As the 1960s turned into the 1970s, several things became clear. First, like the Rock Island (another large Granger road), the Milwaukee Road had been attempting to make itself more attractive to merger partners by maximizing short term profits. This translated into reduced money spent on such things as track, freight cars, and locomotives. It was a plan that, while slightly underhanded, seemed to make good business sense for a management that was becoming increasingly tired of railroading as an independent company. Simply take some of the money that would have gone into infrastructure and apply it to the profit statement instead. Within a couple of years, a different railroad would buy the 'very profitable' Milwaukee Road and none would be the wiser.
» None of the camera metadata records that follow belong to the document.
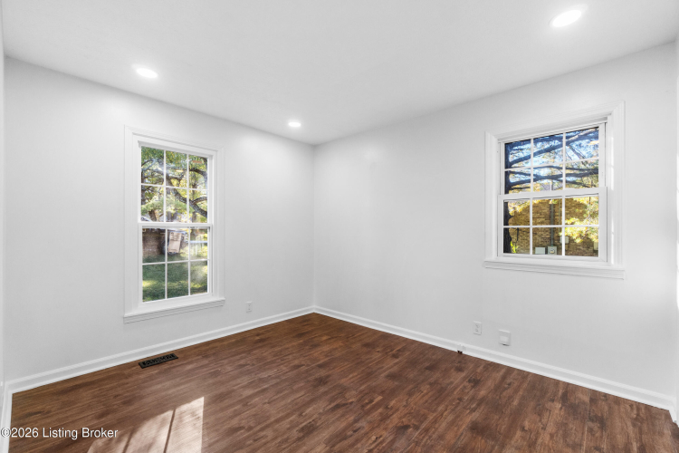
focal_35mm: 15
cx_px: 340
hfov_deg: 100.4
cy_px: 226
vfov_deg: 77.3
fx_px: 283
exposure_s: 1/25
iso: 400
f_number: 8
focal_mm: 10
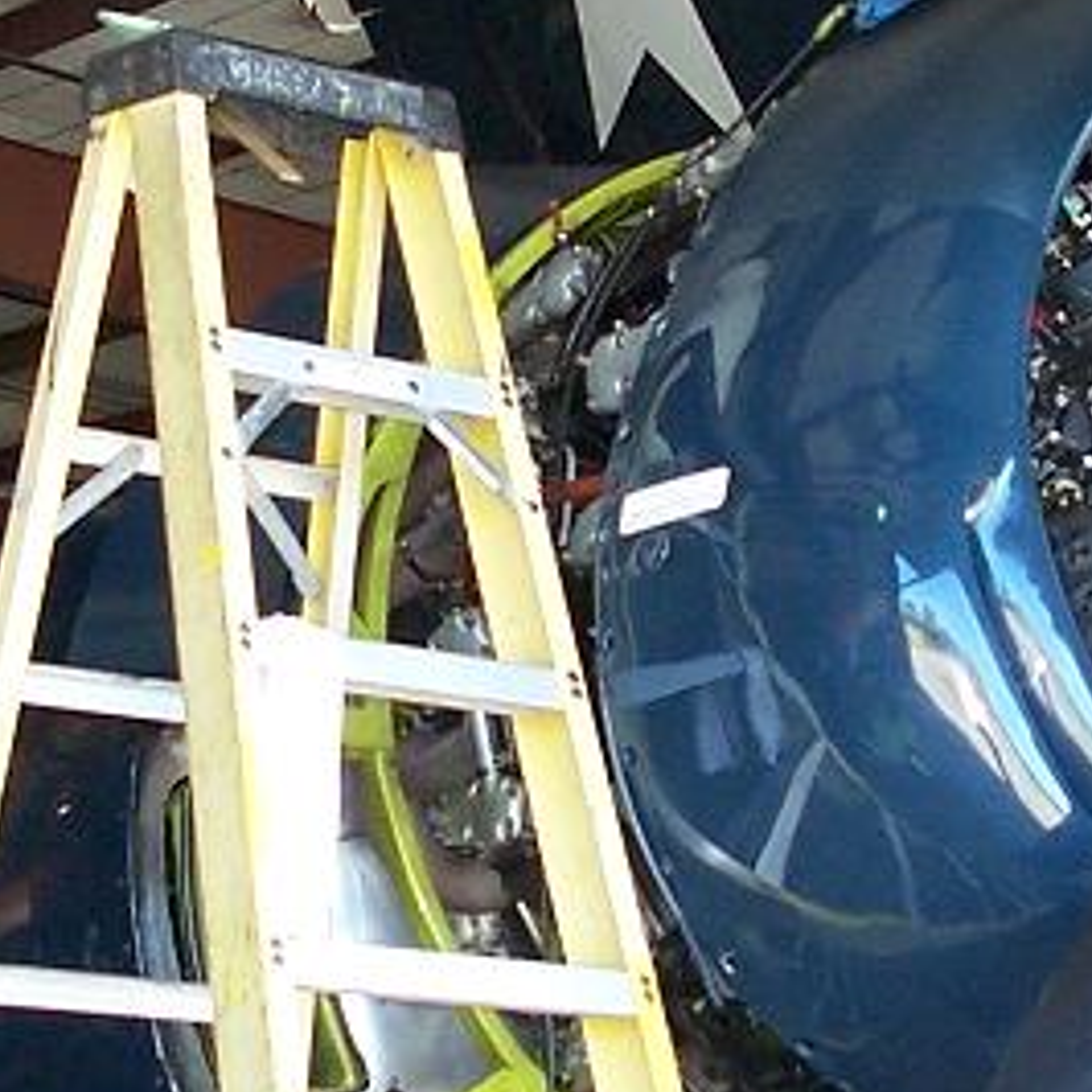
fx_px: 4783
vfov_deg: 13.0
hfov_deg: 13.0
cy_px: 546
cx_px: 583
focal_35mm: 134
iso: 140
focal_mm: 6
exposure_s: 1/60
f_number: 2.8
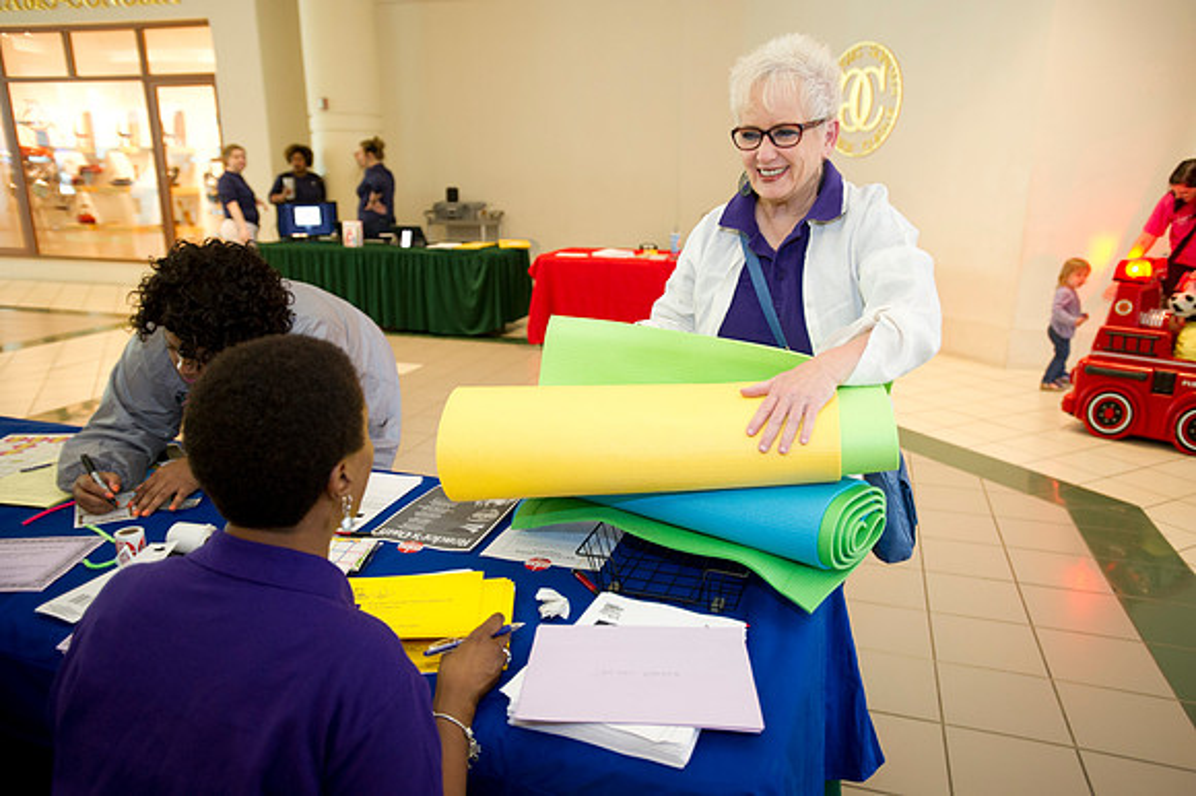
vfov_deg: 51.2
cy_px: 398
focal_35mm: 25
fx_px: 830
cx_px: 598
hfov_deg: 71.5
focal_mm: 25
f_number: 2.8
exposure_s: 1/160
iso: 1250
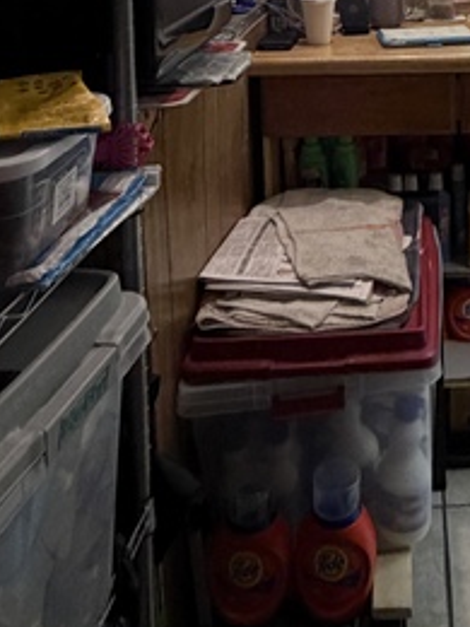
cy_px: -70
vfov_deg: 36.7
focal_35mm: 43
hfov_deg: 31.8
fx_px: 778
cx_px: 434
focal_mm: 2.22
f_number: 2.2
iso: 320
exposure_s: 1/66
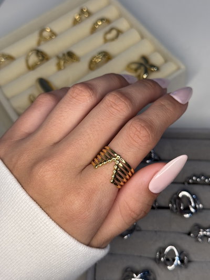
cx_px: 105
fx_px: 388
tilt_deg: -61.2
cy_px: 140
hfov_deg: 30.3
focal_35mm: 48
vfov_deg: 39.6
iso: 80
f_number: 1.78
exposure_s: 1/92
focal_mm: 6.76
The second thing that became clear was that there existed a slight problem with this strategy for, also like the Rock Island, no merger partner came forward. So after many years of neglected maintenance, derailments and travel times soared across the west. What had been a strategy for merger had become a very big snare. The business increase across Lines West during the 1970s only served to magnify the problem, beating the few remaining years out of the tracks even more quickly. A rebuild was possible, with independent analysts showing that the only way for the Road to be profitable was through an extensive upgrade to its western extension (interestingly enough, counter to what management was claiming at the time). But the stomach to make that kind of investment had long evaporated in the headquarters building, and the bankruptcy judge agreed.
Today, little actual Milwaukee rail exists across the west. But in Palouse, Washington, a grim reminder of those final days still exists on the Milwaukee's wholly owned subsidiary, the WI&M. Although purchased and upgraded by BN after the Milwaukee's implosion, the line through town still shows some of the old effects of a failed merger strategy and failed upper management.